──────── Given records ────────

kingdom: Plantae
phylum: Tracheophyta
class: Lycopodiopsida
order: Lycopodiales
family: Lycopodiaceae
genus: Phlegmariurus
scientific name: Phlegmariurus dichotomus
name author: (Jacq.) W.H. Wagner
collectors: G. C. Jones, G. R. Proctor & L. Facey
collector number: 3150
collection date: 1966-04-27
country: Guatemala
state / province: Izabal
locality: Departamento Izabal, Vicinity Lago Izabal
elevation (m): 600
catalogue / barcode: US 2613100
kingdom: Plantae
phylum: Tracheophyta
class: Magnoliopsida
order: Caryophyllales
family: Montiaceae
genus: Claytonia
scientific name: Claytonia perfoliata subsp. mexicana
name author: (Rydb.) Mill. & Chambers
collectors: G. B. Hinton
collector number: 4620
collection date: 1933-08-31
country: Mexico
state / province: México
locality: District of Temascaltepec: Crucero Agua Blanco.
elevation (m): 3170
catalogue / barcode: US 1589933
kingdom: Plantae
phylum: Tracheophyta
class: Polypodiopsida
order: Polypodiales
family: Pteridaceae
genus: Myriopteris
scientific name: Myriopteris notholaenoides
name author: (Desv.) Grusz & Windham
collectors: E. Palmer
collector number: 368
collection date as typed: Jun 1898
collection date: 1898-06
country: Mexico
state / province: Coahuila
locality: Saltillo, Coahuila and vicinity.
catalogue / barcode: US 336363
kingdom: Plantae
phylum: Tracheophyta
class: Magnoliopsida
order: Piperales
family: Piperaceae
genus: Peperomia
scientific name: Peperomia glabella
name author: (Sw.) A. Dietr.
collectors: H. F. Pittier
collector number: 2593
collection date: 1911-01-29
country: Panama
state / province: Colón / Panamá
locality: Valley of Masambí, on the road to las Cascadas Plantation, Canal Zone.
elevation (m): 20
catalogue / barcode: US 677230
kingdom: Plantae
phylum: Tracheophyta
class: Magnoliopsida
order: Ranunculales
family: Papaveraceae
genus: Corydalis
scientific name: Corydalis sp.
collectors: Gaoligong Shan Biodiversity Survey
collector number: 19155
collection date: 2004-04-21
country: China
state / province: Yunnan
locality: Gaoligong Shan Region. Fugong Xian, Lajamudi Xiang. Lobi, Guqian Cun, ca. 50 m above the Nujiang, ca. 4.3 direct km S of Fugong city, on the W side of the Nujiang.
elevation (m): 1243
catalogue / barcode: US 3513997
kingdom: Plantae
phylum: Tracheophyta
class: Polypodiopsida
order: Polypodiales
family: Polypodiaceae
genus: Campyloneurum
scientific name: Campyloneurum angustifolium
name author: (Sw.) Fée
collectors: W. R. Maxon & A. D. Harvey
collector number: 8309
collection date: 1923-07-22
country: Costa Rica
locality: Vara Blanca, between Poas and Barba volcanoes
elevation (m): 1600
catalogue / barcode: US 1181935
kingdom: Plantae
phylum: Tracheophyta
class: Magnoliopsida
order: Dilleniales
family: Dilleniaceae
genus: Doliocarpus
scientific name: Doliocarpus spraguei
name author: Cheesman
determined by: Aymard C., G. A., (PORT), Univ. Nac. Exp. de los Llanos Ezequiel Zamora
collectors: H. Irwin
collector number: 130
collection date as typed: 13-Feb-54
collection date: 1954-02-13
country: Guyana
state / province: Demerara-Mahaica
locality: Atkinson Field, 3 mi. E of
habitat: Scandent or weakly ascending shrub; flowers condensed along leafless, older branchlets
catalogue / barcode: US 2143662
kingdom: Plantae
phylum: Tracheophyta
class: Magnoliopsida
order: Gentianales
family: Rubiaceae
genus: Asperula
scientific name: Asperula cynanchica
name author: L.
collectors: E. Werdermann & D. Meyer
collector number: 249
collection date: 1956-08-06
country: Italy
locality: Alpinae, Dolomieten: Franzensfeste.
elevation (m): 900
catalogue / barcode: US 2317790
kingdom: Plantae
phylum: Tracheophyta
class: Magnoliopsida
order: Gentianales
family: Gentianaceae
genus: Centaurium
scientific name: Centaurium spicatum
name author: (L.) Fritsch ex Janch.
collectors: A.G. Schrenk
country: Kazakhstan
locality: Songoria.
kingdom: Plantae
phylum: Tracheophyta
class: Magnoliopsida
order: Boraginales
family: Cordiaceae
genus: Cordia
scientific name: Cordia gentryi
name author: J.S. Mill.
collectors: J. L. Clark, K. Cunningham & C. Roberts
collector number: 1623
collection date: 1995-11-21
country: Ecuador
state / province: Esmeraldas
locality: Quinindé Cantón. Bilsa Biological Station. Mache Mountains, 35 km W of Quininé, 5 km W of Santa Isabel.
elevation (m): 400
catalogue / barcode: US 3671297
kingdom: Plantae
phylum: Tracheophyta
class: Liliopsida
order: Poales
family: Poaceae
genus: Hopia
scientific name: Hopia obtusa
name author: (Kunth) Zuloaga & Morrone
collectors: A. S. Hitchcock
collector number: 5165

────────

Copy all of the items above, substituting "collected by" for "collectors" wherever it appears and leaving everything else unchanged.

**The answer:**
kingdom: Plantae
phylum: Tracheophyta
class: Lycopodiopsida
order: Lycopodiales
family: Lycopodiaceae
genus: Phlegmariurus
scientific name: Phlegmariurus dichotomus
name author: (Jacq.) W.H. Wagner
collected by: G. C. Jones, G. R. Proctor & L. Facey
collector number: 3150
collection date: 1966-04-27
country: Guatemala
state / province: Izabal
locality: Departamento Izabal, Vicinity Lago Izabal
elevation (m): 600
catalogue / barcode: US 2613100
kingdom: Plantae
phylum: Tracheophyta
class: Magnoliopsida
order: Caryophyllales
family: Montiaceae
genus: Claytonia
scientific name: Claytonia perfoliata subsp. mexicana
name author: (Rydb.) Mill. & Chambers
collected by: G. B. Hinton
collector number: 4620
collection date: 1933-08-31
country: Mexico
state / province: México
locality: District of Temascaltepec: Crucero Agua Blanco.
elevation (m): 3170
catalogue / barcode: US 1589933
kingdom: Plantae
phylum: Tracheophyta
class: Polypodiopsida
order: Polypodiales
family: Pteridaceae
genus: Myriopteris
scientific name: Myriopteris notholaenoides
name author: (Desv.) Grusz & Windham
collected by: E. Palmer
collector number: 368
collection date as typed: Jun 1898
collection date: 1898-06
country: Mexico
state / province: Coahuila
locality: Saltillo, Coahuila and vicinity.
catalogue / barcode: US 336363
kingdom: Plantae
phylum: Tracheophyta
class: Magnoliopsida
order: Piperales
family: Piperaceae
genus: Peperomia
scientific name: Peperomia glabella
name author: (Sw.) A. Dietr.
collected by: H. F. Pittier
collector number: 2593
collection date: 1911-01-29
country: Panama
state / province: Colón / Panamá
locality: Valley of Masambí, on the road to las Cascadas Plantation, Canal Zone.
elevation (m): 20
catalogue / barcode: US 677230
kingdom: Plantae
phylum: Tracheophyta
class: Magnoliopsida
order: Ranunculales
family: Papaveraceae
genus: Corydalis
scientific name: Corydalis sp.
collected by: Gaoligong Shan Biodiversity Survey
collector number: 19155
collection date: 2004-04-21
country: China
state / province: Yunnan
locality: Gaoligong Shan Region. Fugong Xian, Lajamudi Xiang. Lobi, Guqian Cun, ca. 50 m above the Nujiang, ca. 4.3 direct km S of Fugong city, on the W side of the Nujiang.
elevation (m): 1243
catalogue / barcode: US 3513997
kingdom: Plantae
phylum: Tracheophyta
class: Polypodiopsida
order: Polypodiales
family: Polypodiaceae
genus: Campyloneurum
scientific name: Campyloneurum angustifolium
name author: (Sw.) Fée
collected by: W. R. Maxon & A. D. Harvey
collector number: 8309
collection date: 1923-07-22
country: Costa Rica
locality: Vara Blanca, between Poas and Barba volcanoes
elevation (m): 1600
catalogue / barcode: US 1181935
kingdom: Plantae
phylum: Tracheophyta
class: Magnoliopsida
order: Dilleniales
family: Dilleniaceae
genus: Doliocarpus
scientific name: Doliocarpus spraguei
name author: Cheesman
determined by: Aymard C., G. A., (PORT), Univ. Nac. Exp. de los Llanos Ezequiel Zamora
collected by: H. Irwin
collector number: 130
collection date as typed: 13-Feb-54
collection date: 1954-02-13
country: Guyana
state / province: Demerara-Mahaica
locality: Atkinson Field, 3 mi. E of
habitat: Scandent or weakly ascending shrub; flowers condensed along leafless, older branchlets
catalogue / barcode: US 2143662
kingdom: Plantae
phylum: Tracheophyta
class: Magnoliopsida
order: Gentianales
family: Rubiaceae
genus: Asperula
scientific name: Asperula cynanchica
name author: L.
collected by: E. Werdermann & D. Meyer
collector number: 249
collection date: 1956-08-06
country: Italy
locality: Alpinae, Dolomieten: Franzensfeste.
elevation (m): 900
catalogue / barcode: US 2317790
kingdom: Plantae
phylum: Tracheophyta
class: Magnoliopsida
order: Gentianales
family: Gentianaceae
genus: Centaurium
scientific name: Centaurium spicatum
name author: (L.) Fritsch ex Janch.
collected by: A.G. Schrenk
country: Kazakhstan
locality: Songoria.
kingdom: Plantae
phylum: Tracheophyta
class: Magnoliopsida
order: Boraginales
family: Cordiaceae
genus: Cordia
scientific name: Cordia gentryi
name author: J.S. Mill.
collected by: J. L. Clark, K. Cunningham & C. Roberts
collector number: 1623
collection date: 1995-11-21
country: Ecuador
state / province: Esmeraldas
locality: Quinindé Cantón. Bilsa Biological Station. Mache Mountains, 35 km W of Quininé, 5 km W of Santa Isabel.
elevation (m): 400
catalogue / barcode: US 3671297
kingdom: Plantae
phylum: Tracheophyta
class: Liliopsida
order: Poales
family: Poaceae
genus: Hopia
scientific name: Hopia obtusa
name author: (Kunth) Zuloaga & Morrone
collected by: A. S. Hitchcock
collector number: 5165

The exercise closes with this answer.